People v Reeder
2022 NY Slip Op 02924 [204 AD3d 1527]
April 29, 2022
Appellate Division, Fourth Department
Published by New York State Law Reporting Bureau pursuant to Judiciary Law § 431.
As corrected through Wednesday, June 1, 2022


[*1]
 The People of the State of New York, Respondent,
v
Ryan J. Reeder, Appellant.

Charles J. Greenberg, Amherst, for defendant-appellant.

Mark S. Sinkiewicz, District Attorney, Waterloo, for respondent.

Appeal from a judgment of the Seneca County Court (Richard M. Healy, A.J.), rendered November 16, 2018. The judgment convicted defendant upon a nonjury verdict of criminal possession of a controlled substance in the seventh degree.
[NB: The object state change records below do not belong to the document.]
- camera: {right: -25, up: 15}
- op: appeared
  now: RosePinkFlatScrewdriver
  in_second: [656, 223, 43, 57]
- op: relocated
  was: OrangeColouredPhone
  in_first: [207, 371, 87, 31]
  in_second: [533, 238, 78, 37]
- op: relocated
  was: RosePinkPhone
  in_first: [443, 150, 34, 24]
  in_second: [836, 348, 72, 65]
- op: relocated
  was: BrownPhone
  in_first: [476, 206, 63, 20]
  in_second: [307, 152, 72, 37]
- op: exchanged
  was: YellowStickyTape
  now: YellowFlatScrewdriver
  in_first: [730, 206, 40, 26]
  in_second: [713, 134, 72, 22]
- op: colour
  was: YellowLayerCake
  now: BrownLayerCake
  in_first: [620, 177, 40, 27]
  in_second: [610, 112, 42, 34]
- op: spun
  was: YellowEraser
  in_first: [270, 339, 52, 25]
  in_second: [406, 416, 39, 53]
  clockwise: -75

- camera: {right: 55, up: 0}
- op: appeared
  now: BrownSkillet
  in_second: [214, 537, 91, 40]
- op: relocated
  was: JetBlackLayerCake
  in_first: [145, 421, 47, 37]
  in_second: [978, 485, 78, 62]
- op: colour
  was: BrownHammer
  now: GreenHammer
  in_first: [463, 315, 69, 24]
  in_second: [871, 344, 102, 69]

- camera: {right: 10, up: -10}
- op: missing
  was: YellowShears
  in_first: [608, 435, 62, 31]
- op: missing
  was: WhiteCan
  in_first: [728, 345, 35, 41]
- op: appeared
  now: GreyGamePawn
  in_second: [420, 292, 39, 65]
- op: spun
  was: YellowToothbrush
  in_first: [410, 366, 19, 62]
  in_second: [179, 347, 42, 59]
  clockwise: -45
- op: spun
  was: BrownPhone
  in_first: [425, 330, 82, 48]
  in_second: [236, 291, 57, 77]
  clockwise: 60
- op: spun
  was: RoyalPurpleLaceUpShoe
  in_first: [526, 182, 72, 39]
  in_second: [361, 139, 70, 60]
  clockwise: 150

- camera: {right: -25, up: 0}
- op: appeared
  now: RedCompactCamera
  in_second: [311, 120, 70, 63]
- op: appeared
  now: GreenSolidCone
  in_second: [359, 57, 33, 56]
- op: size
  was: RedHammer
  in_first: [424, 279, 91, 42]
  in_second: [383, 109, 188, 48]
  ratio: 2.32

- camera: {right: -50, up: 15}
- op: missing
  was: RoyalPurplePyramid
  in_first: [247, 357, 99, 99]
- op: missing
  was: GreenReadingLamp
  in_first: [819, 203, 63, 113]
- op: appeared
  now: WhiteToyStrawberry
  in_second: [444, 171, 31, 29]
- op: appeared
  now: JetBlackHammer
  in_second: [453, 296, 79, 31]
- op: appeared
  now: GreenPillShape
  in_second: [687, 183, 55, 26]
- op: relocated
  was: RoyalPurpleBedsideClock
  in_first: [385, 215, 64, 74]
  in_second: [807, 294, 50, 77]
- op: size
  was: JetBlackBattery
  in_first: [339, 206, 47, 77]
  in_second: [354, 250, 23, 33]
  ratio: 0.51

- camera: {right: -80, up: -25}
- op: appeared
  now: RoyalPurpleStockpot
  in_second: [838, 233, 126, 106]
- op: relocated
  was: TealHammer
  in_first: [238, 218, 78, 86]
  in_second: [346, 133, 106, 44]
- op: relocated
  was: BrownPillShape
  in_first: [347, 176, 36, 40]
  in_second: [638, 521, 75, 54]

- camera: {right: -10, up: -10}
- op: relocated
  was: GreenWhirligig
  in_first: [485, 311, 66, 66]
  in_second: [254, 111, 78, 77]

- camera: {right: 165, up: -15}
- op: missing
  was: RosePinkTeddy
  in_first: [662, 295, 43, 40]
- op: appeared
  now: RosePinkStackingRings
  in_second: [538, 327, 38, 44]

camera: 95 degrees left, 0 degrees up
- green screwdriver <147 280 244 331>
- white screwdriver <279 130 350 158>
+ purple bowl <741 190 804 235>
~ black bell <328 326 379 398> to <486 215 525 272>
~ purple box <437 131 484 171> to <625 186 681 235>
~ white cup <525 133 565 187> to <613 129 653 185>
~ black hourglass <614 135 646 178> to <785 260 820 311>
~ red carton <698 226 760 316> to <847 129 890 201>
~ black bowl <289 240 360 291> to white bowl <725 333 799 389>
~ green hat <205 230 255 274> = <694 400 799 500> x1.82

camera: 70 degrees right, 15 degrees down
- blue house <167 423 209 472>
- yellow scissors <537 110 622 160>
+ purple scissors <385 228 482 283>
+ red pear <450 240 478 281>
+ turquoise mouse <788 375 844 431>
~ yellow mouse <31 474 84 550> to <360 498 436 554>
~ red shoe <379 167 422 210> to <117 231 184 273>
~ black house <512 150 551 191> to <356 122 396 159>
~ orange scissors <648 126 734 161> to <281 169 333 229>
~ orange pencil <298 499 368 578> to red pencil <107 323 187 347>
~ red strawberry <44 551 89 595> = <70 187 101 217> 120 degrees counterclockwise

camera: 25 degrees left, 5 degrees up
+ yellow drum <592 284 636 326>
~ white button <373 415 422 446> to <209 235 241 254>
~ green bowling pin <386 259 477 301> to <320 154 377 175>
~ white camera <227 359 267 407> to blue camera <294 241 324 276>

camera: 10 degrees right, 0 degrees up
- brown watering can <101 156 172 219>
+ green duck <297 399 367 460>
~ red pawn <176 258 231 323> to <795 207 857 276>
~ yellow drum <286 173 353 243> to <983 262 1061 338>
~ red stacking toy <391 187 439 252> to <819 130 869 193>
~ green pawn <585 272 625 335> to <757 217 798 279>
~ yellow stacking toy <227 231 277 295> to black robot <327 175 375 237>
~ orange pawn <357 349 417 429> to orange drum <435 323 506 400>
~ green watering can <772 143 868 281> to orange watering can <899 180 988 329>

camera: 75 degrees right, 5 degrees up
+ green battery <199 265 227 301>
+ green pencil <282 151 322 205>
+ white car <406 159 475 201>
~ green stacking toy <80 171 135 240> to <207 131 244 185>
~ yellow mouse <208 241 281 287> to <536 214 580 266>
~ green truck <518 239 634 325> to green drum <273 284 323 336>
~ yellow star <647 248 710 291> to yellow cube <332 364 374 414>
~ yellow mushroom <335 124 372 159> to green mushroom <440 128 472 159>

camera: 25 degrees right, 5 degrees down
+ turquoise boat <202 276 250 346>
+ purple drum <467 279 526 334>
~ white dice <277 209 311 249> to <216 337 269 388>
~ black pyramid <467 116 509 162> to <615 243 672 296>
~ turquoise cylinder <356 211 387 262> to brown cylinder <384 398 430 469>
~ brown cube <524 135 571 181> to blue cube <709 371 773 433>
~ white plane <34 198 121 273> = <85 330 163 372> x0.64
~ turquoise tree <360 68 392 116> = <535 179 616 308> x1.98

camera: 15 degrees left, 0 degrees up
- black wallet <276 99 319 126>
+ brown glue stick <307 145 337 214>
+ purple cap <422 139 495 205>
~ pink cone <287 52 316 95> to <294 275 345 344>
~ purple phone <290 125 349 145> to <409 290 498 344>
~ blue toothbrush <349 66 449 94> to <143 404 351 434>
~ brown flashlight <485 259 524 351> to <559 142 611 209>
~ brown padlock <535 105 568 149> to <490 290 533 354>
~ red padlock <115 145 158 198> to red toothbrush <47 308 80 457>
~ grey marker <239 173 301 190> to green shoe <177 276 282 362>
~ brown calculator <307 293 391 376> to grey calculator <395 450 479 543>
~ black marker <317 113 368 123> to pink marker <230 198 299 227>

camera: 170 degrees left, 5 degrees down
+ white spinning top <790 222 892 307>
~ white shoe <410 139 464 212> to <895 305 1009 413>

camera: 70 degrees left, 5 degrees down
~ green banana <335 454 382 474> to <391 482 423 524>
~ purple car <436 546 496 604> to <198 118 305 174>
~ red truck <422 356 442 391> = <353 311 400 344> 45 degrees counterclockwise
It is hereby ordered that the judgment so appealed from is unanimously affirmed.

Memorandum: Defendant appeals from a judgment convicting him upon a nonjury verdict of criminal possession of a controlled substance in the seventh degree (Penal Law § 220.03). Defendant contends that County Court erred in refusing to suppress the drugs seized following the stop of the vehicle in which defendant was a passenger. We reject that contention. An automobile stop is lawful "when based on a reasonable suspicion that the driver or occupants of the vehicle have committed, are committing, or are about to commit a crime" (People v Hinshaw, 35 NY3d 427, 430 [2020]). The evidence at the suppression hearing established that the police had observed defendant engaging in drug transactions and had prepared a felony complaint against him. When the police observed defendant in the subject vehicle the following month, they had reasonable suspicion that he had committed a crime and thus the stop was lawful (see People v Pate, 52 AD3d 1118, 1118-1119 [3d Dept 2008], lv denied 11 NY3d 740 [2008]).

Defendant further contends that the verdict is against the weight of the evidence because the police, through a confidential informant, entrapped him into possessing the drugs. We note that defendant did not raise a defense of entrapment before the court (see People v Santana, 70 AD3d 448, 449 [1st Dept 2010], lv denied 14 NY3d 844 [2010]; People v Rivera, 47 AD3d 515, 516 [1st Dept 2008], lv denied 10 NY3d 815 [2008]; see also People v Douglas, 17 AD3d 380, 381 [2d Dept 2005]). The affirmative defense of entrapment, which must be proven by a defendant by a preponderance of the evidence (see Penal Law §§ 25.00 [2]; 40.05), requires a defendant "to demonstrate that: (1) he [or she] was actively induced or encouraged to commit the offense by a public official; and (2) such inducement or encouragement created a 'substantial risk' that the offense would be committed by defendant who was not otherwise disposed to commit it" (People v Brown, 82 NY2d 869, 871 [1993]; see § 40.05; People v Vickers, 168 AD3d 1268, 1273 [3d Dept 2019], lv denied 33 NY3d 1036 [2019]). Viewing the evidence in light of the elements of the crime in this nonjury trial (see People v Danielson, 9 NY3d 342, 349 [2007]), we conclude that it cannot be said that the court failed to give the evidence the weight it should be accorded in rejecting any such defense (see generally People v Bleakley, 69 NY2d 490, 495 [1987]). The evidence established that the police involvement with the confidential informant on the date of the incident "merely afforded defendant an opportunity to commit the offense, which standing alone is insufficient" to establish the affirmative defense of entrapment (Brown, 82 NY2d at 872; see Vickers, 168 AD3d at 1273). Moreover, the evidence, including defendant's own testimony that he was a drug user, established that he was predisposed to possess drugs (see generally People v Castro, 299 AD2d 557, 558 [2d Dept 2002], lv denied 99 NY2d 626 [2003]; People v Cole, 224 AD2d 540, 541 [2d Dept 1996], lv denied 88 NY2d 965 [1996]). Present—Smith, J.P., Centra, Peradotto, NeMoyer and Bannister, JJ.